### Given records ###

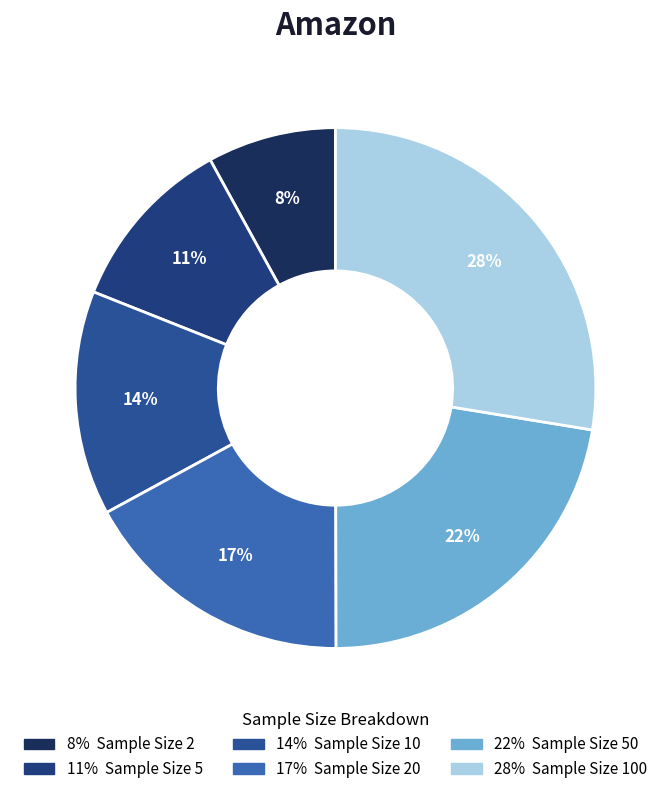

Count the number of slices in the pie.

6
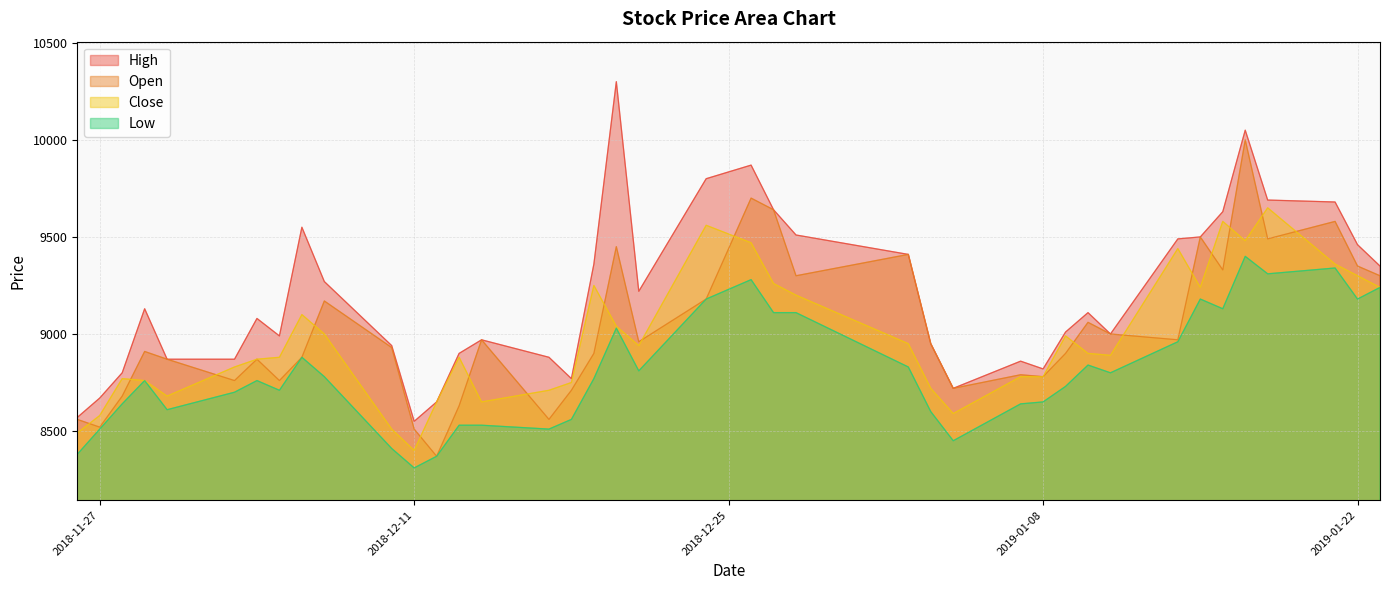

What is the sum of all Close values?

359120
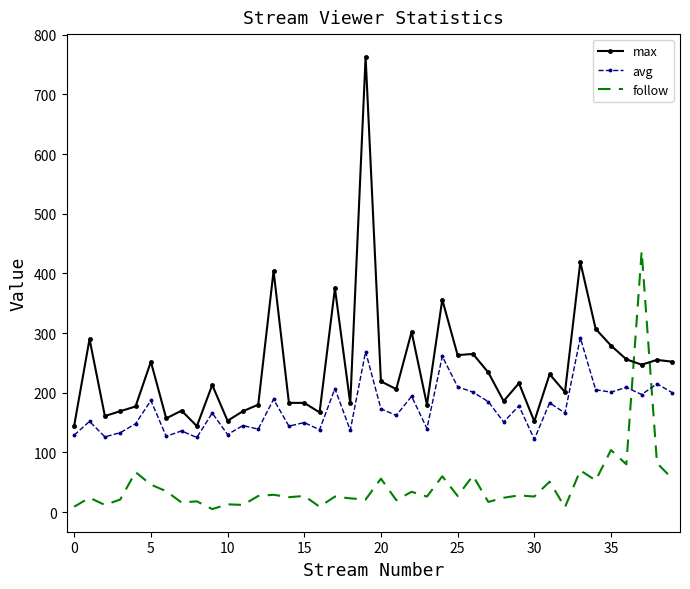

What is the difference between the maximum and minimum values in the follow series?

432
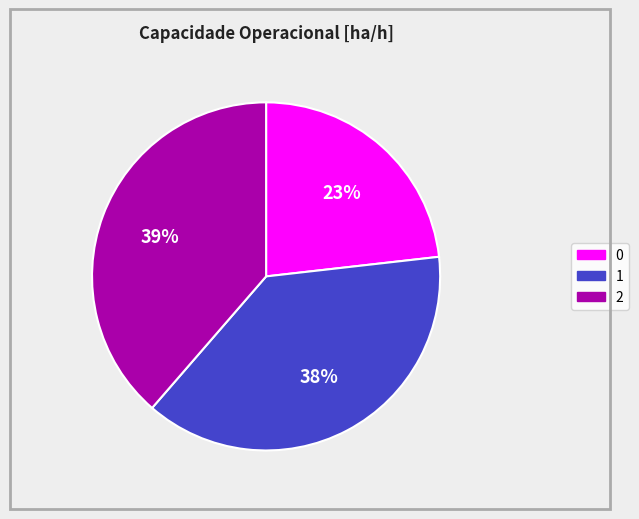

The 1 slice represents 38% of the pie. True or false?

True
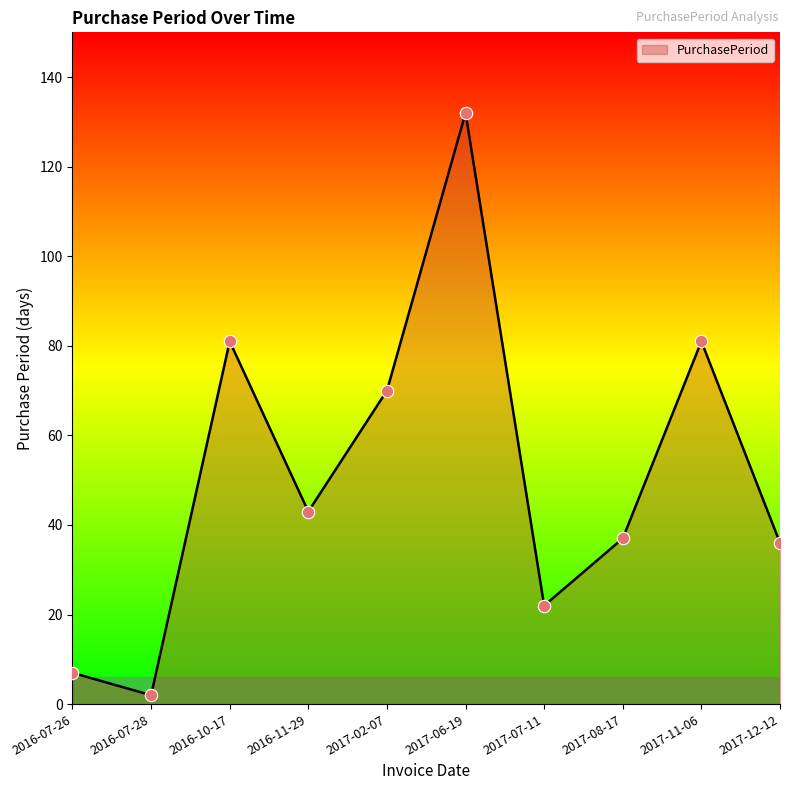

What is the change in value from 2017-07-11 to 2017-12-12?

+14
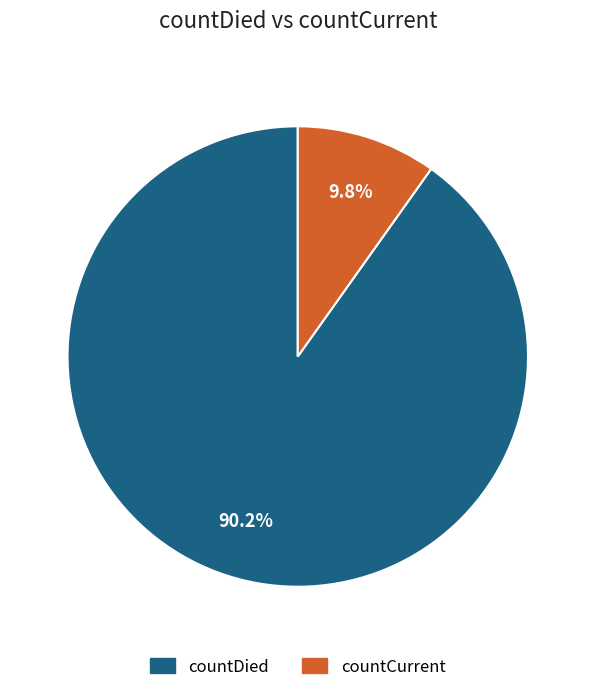

What is the ratio of the value at countDied to the value at countCurrent?

9.2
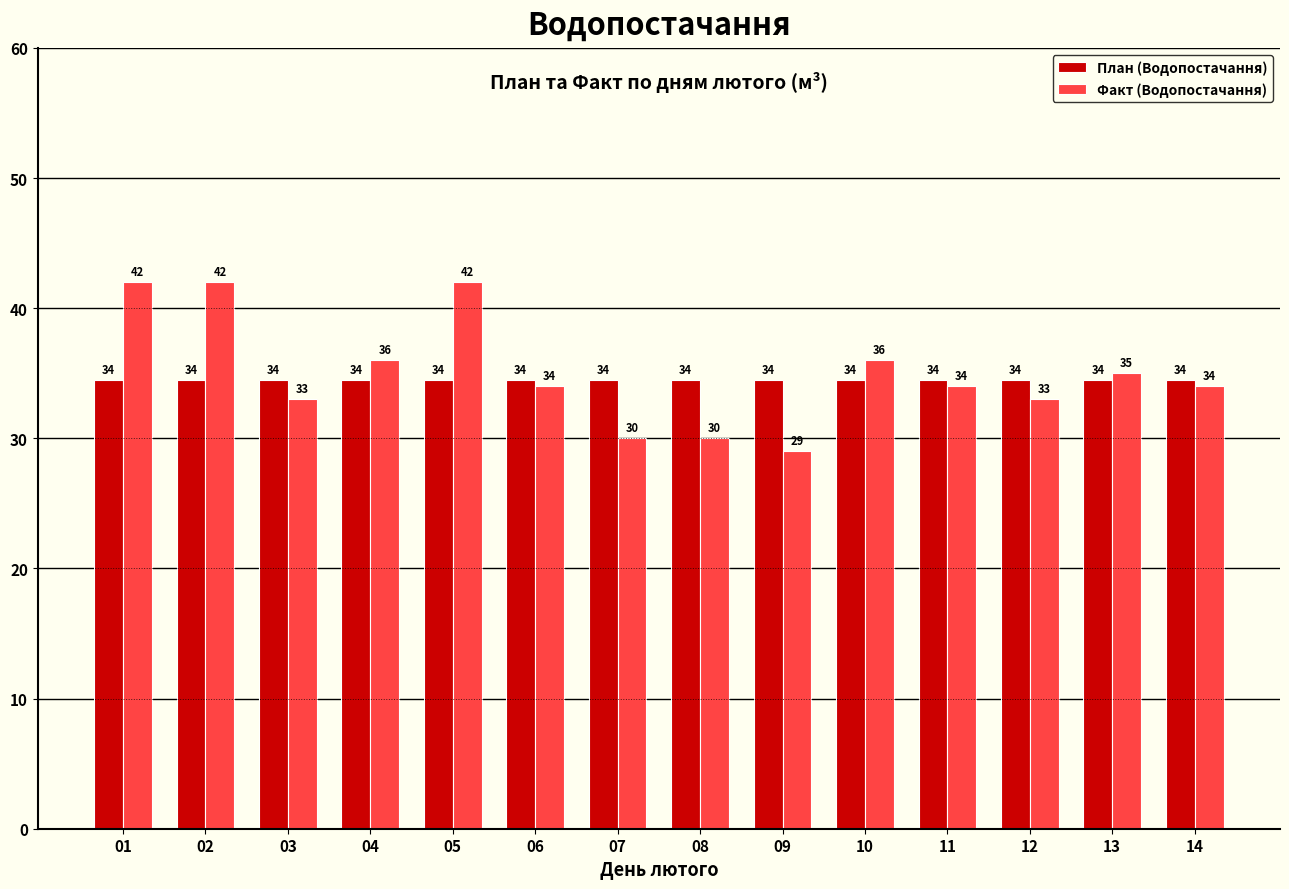

True or false: План (Водопостачання) has a value of 34.5 at 08.

True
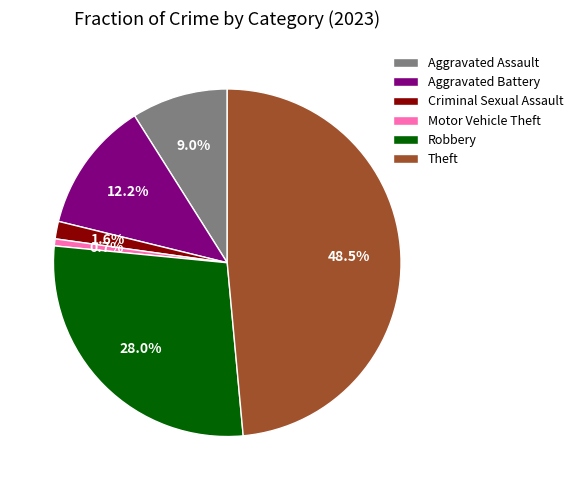

Which slice is the largest?

Theft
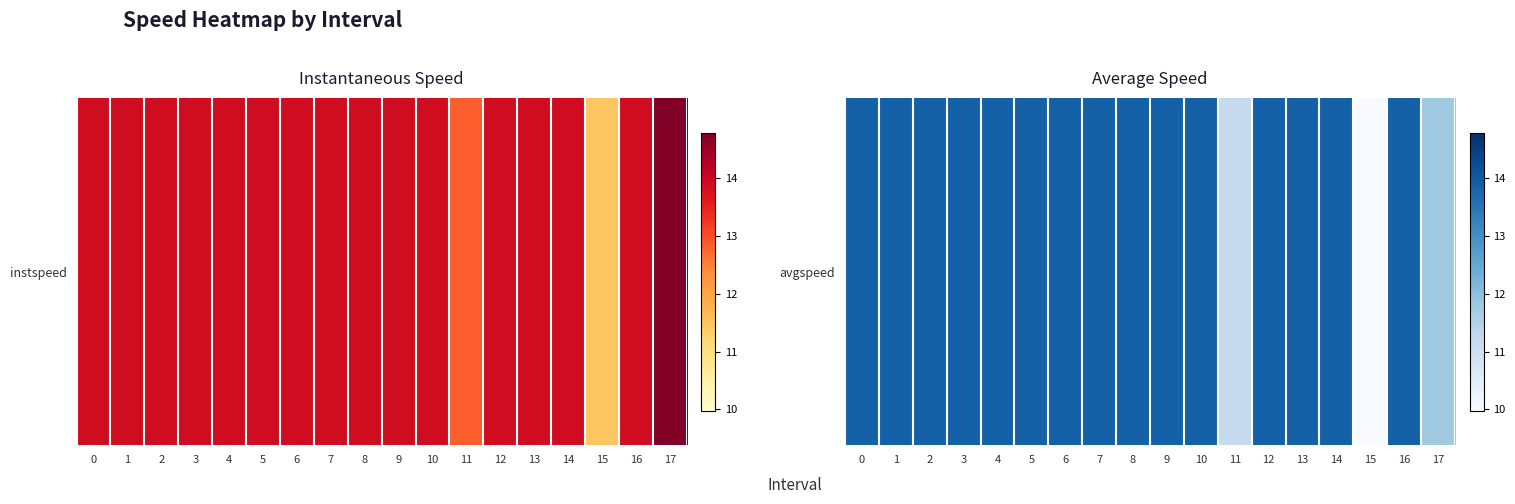

Where is the data nearest to the value 11?

11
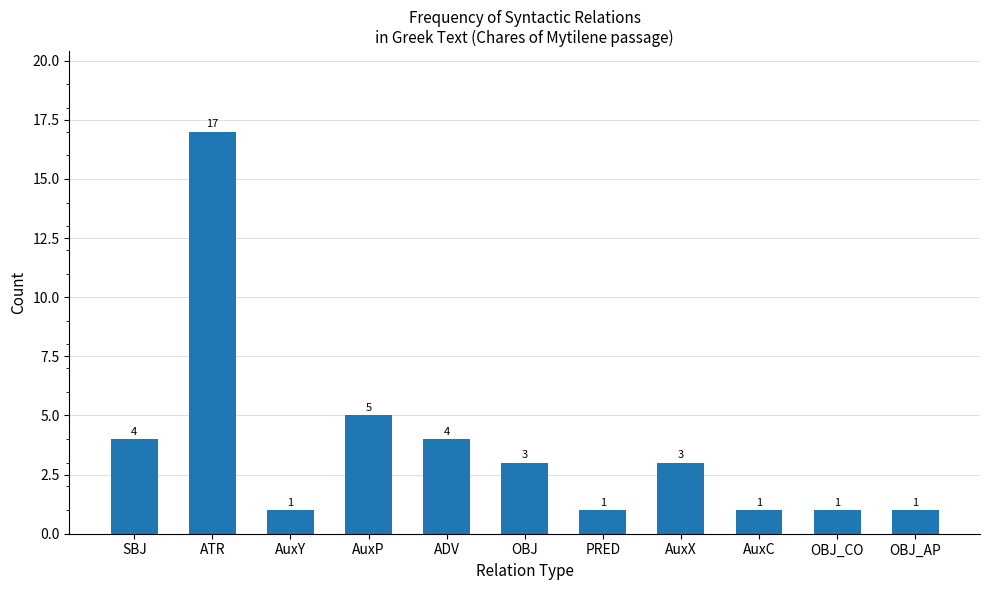

Are the bars grouped side by side (vs. stacked)?

No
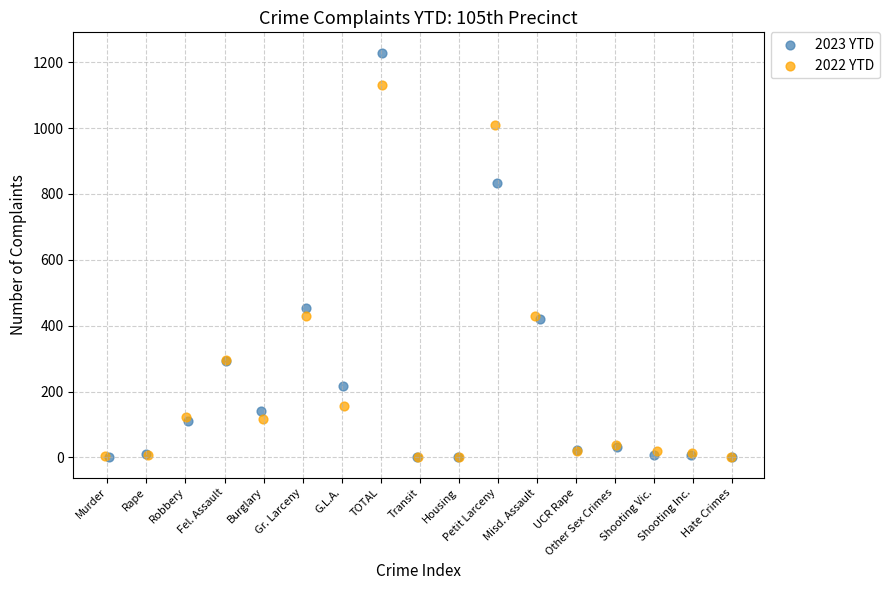

Which series has the largest Y range (max minus min)?

2023 YTD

###

Exercise prompt: Write out every line above word for word, leaving out the pictures.

Exercise response:
Count the number of slices in the pie.

6

What is the sum of all Close values?

359120

What is the difference between the maximum and minimum values in the follow series?

432

The 1 slice represents 38% of the pie. True or false?

True

What is the change in value from 2017-07-11 to 2017-12-12?

+14

What is the ratio of the value at countDied to the value at countCurrent?

9.2

True or false: План (Водопостачання) has a value of 34.5 at 08.

True

Which slice is the largest?

Theft

Where is the data nearest to the value 11?

11

Are the bars grouped side by side (vs. stacked)?

No

Which series has the largest Y range (max minus min)?

2023 YTD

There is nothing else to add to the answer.